Ceux qui n’ont pas subi de chirurgie de réassignation sexuelle, bien que physiquement en capacité de procréer, n’ont d’autres choix que de « renoncer à modifier la mention de leur sexe à l’état-civil pour conserver leur accès à la PMA », explique le Conseil Constitutionnel en réponse à la saisine en question prioritaire de constitutionnalité (QPC) du Groupe d’Information et d’Action sur les questions Procréatives et Sexuelles (GIAPS).
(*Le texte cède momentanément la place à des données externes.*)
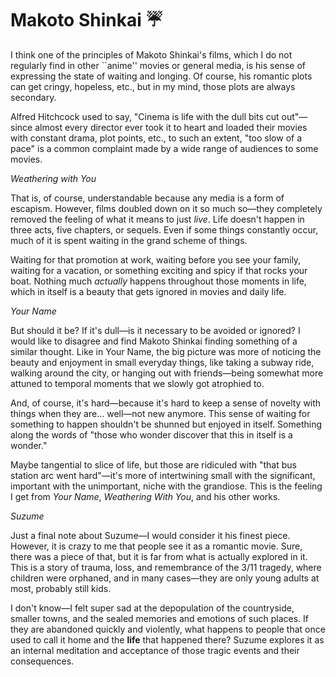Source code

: #+date: 116; 12023 H.E.
* Makoto Shinkai ☔️

I think one of the principles of Makoto Shinkai's films, which I do not
regularly find in other ``anime'' movies or general media, is his sense of
expressing the state of waiting and longing. Of course, his romantic plots can
get cringy, hopeless, etc., but in my mind, those plots are always secondary.

Alfred Hitchcock used to say, "Cinema is life with the dull bits cut out"—since
almost every director ever took it to heart and loaded their movies with
constant drama, plot points, etc., to such an extent, "too slow of a pace" is a
common complaint made by a wide range of audiences to some movies.

[[weathering.webp][/Weathering with You/]]

#+drop_cap
That is, of course, understandable because any media is a form of
escapism. However, films doubled down on it so much so—they completely removed
the feeling of what it means to just /live/. Life doesn't happen in three acts,
five chapters, or sequels. Even if some things constantly occur, much of it is
spent waiting in the grand scheme of things.

Waiting for that promotion at work, waiting before you see your family, waiting
for a vacation, or something exciting and spicy if that rocks your boat. Nothing
much /actually/ happens throughout those moments in life, which in itself is a
beauty that gets ignored in movies and daily life.

[[yourname.webp][/Your Name/]]

But should it be? If it's dull—is it necessary to be avoided or ignored? I would
like to disagree and find Makoto Shinkai finding something of a similar
thought. Like in Your Name, the big picture was more of noticing the beauty and
enjoyment in small everyday things, like taking a subway ride, walking around
the city, or hanging out with friends—being somewhat more attuned to temporal
moments that we slowly got atrophied to.

And, of course, it's hard—because it's hard to keep a sense of novelty with
things when they are... well—not new anymore. This sense of waiting for
something to happen shouldn't be shunned but enjoyed in itself. Something along
the words of "those who wonder discover that this in itself is a wonder."

Maybe tangential to slice of life, but those are ridiculed with "that bus
station arc went hard"—it's more of intertwining small with the significant,
important with the unimportant, niche with the grandiose. This is the feeling I
get from /Your Name/, /Weathering With You/, and his other works.

[[suzume.webp][/Suzume/]]

#+drop_cap
Just a final note about Suzume—I would consider it his finest piece. However, it
is crazy to me that people see it as a romantic movie. Sure, there was a piece
of that, but it is far from what is actually explored in it. This is a story of
trauma, loss, and remembrance of the 3/11 tragedy, where children were orphaned,
and in many cases—they are only young adults at most, probably still kids.

I don't know—I felt super sad at the depopulation of the countryside, smaller
towns, and the sealed memories and emotions of such places. If they are
abandoned quickly and violently, what happens to people that once used to call
it home and the *life* that happened there? Suzume explores it as an internal
meditation and acceptance of those tragic events and their consequences.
Les associations travaillent encore sur la revendication de ce droit.
SANTÉ PHYSIQUE ET SANTÉ MENTALE
Aujourd’hui, la transidentité est encore considérée comme un diagnostic psychiatrique par de nombreux médecins, et ce même si l’OMS a adopté une nouvelle version de la classification internationale des maladies en 2022.
Être trans ne rend pas les personnes trans par définition vulnérables. Mais l’adversité que rencontrent ces personnes dans la société les rend de facto vulnérables. De manière générale, toute personne faisant partie d’une minorité à de grandes chances de subir ce que l’on appelle « le stress minoritaire », avec une prévalence au suicide démontrée dans plusieurs études chez les personnes trans. La cohorte d’Amsterdam, une étude menée sur des personnes transgenres entre 1972 et 2015, a notamment démontré que le suicide était l’une des premières causes de surmortalité chez les personnes trans.
Pour que les personnes transgenres aient un accès simplifié aux soins médicaux, il faudrait que les bonnes pratiques inscrites dans la loi puissent être appliquées, tout comme les nombreuses revendications de la communauté LGBTQIA+. « Les personnes transgenres ont besoin d’évoluer dans l’espace public sans être perçues comme une curiosité […]. On bouscule les normes certes, mais nous sommes des êtres humains qui aspirent à être heureux et à construire notre vie avec tranquillité », conclut Tom Perrollaz.